J'aimerais
evagreen
Je suis las de ces images que je n'arrive plus à créer, de ces chutes d'eau que je ne parviens plus à escalader et de ces soleils que je n'arrive plus à faire briller.
J'aimerais enfoncer en moi l'abîme des monstres et des poussières qui bordent ces pays sans lumière.
J'aimerais dire avec la grâce des murmures inouïs la violence de ces heures ensevelies, sous des montagnes de regrets et des couchers de soleil larges comme l'amer.
J'aimerais découvrir ton visage aux échos de neige pour y apposer mes mains de braise et faire s'évaporer les lucioles dans tes yeux.
J'aimerais fuir loin du vent, plonger mon corps dans les eaux primitives de la création, arracher le plâtre de mes os et rejouer mon anatomie, me fabriquer de nouveaux corps, brutes comme les minéraux, secs comme les végétaux.
j'aimerais danser comme ces femmes au cou ciselé et aux couleurs acérés sur les tableaux de Matisse, boire les couleurs de sa palette et les recracher en négatif sur des photos de Man Ray, mon dieu, comme ces rêves sont clichés, comme ces fantasmes sont jonché au creux de mes ongles noirs et salis, comme j'aimerais m'envoler, une fois allongé dans mon lit.

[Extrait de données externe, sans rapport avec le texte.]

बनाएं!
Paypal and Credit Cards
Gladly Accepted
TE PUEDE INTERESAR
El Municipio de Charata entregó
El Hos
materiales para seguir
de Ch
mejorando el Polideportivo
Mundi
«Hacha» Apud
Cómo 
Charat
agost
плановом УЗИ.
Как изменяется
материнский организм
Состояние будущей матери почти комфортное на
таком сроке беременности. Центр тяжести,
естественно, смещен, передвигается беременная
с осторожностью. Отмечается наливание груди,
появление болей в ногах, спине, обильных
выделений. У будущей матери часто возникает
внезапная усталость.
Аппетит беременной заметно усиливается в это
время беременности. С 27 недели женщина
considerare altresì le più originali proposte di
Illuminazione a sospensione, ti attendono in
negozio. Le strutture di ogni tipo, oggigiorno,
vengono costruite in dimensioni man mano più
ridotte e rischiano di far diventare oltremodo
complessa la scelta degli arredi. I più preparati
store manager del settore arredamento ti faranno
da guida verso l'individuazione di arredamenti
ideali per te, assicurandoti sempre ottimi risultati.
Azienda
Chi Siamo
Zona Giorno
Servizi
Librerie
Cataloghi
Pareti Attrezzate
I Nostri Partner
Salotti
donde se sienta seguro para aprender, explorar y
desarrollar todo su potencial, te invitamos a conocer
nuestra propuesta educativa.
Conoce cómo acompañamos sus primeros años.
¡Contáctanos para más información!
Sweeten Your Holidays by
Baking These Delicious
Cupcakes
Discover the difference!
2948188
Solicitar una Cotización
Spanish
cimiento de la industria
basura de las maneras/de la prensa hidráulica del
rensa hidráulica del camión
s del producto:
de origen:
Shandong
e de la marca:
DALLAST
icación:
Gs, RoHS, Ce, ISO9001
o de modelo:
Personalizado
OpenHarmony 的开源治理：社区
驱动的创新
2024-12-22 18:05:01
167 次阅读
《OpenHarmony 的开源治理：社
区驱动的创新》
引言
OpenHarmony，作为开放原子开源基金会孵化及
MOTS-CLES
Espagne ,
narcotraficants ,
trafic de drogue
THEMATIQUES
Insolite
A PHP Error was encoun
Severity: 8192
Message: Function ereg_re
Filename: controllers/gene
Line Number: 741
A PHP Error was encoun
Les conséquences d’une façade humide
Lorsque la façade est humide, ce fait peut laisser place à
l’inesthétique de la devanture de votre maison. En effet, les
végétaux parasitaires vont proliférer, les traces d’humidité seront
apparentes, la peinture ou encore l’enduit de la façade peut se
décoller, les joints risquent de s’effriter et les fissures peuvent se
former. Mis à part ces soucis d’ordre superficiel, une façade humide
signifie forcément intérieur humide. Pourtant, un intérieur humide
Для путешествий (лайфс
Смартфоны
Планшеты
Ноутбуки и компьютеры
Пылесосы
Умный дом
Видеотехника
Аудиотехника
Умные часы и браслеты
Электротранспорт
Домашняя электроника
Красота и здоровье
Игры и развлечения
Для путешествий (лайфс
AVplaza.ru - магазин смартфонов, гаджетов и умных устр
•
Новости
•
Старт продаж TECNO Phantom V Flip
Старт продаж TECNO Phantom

J'aimerais arracher les pétales de toutes les fleurs du monde et les empiler jusqu'à la lune, j'aimerais exploser les tous les pétards du monde et faire s'envoler le sable de toutes les dunes, errer dans les rues en quêtes de rêves diurnes, me sentir enfin léger, léger comme un bulletin qu'on jette dans une urne.
J'aimerais prendre la route de nuit, vers les frontières qui déchirent l'ennui, je goberais entier les bandes blanches de l'autoroute et j'enfanterais en mon ventre le silence des routes glacés des Amériques hantées.
J'aimerais cristalliser les fils de soie de ces papillons qui bousculent mon âme et retrouver dans le souffle et la voie l'extase et la voix. Le plexiglass envelopperait mon passé aux senteurs de glace et je pourrais enfin m'abreuver de mondes aux accents de flamme.
J'aimerais dessiner des sourires sur ces têtes qui se reflètent à l'infini dans le miroir, grimper le long des chênes, des nuages et des clochers, admirer la syncope des jours colorés s'affaisser dans soupir décharné.
J'aimerais renaître sous de nouvelles couleurs, de nouveaux espaces, liquéfier les erreurs de la création et voire dégouliner sur les marches de l'ascension la même matière que celle dont sont faits nos rêves et nos cauchemars. J'aimerais cracher le charbon de mes entrailles et façonner de mes mains de nouveaux humains.
J'aimerais dire le secret des roches calcaires qui bordent nos calvaires et bouillonnent dans nos artères, saisir la nature de l'infime et faire tourner mes atomes sur la toupie de mes délires.
J'aimerais secourir cette femme de l'autre côté de la rivière, cette femme au visage éclatée, baignée d'angoisse et de regrets. Le trou, dans nos carapaces, écorché, le vif de nos plaies, les cristaux qui grandissent et étouffent nos organes, des oreilles à la place de des mains, des yeux pour servir de bouche et des visages partagés par deux êtres, peut-être que Dieu lui aussi, a ses brouillons.
J'aimerais tourner aussi vite que la Terre pour faire danser autour de moi ces visages immobiles aux couleurs irréelles. Le bleu des peines qui étire le vert des malades et se lit sur le visage de ces êtres de fusion, des titans nés avant la Création, absent au jour de la de damnation.
J'aimerais enfermer ma psyché dans une boîte en verre, la secouer et l'enterrer parmi les vers. J'immobiliserais à tout jamais le flux d'énergie qui coule dans les veines saillantes de mes mains, ces mains qui façonnent la terre et l'argile, j'aimerais les voir flotter à jamais dans des bulles d'éternel.
J'aimerais chanter plus fort que l'aurore et ses appels à l'horreur pour enfin sentir derrière le rouge lancinant des jours étranges la chaleur cuisante des aubes navrantes.
J'aimerais embarquer sur des navires d'airain et d'acier, boire et danser, assez, assez, oui c'est déjà bien assez ressassés, encensés, les vieux souvenirs au goût de mondes terrassés.
J'aimerais dire que je peux m'enfuir avec toi, avec eux, quitter le conditionnel pour embrasser l'impératif des indicatifs mais déjà je suis trop vieux, et je préfère laisser aux enfants mes rêves d'antan.
Je suis las de ces images que je n'arrive plus à oublier, de ces chutes d'eau que je ne parviens plus à dévaler et de ces soleils que je n'arrive plus à étouffer.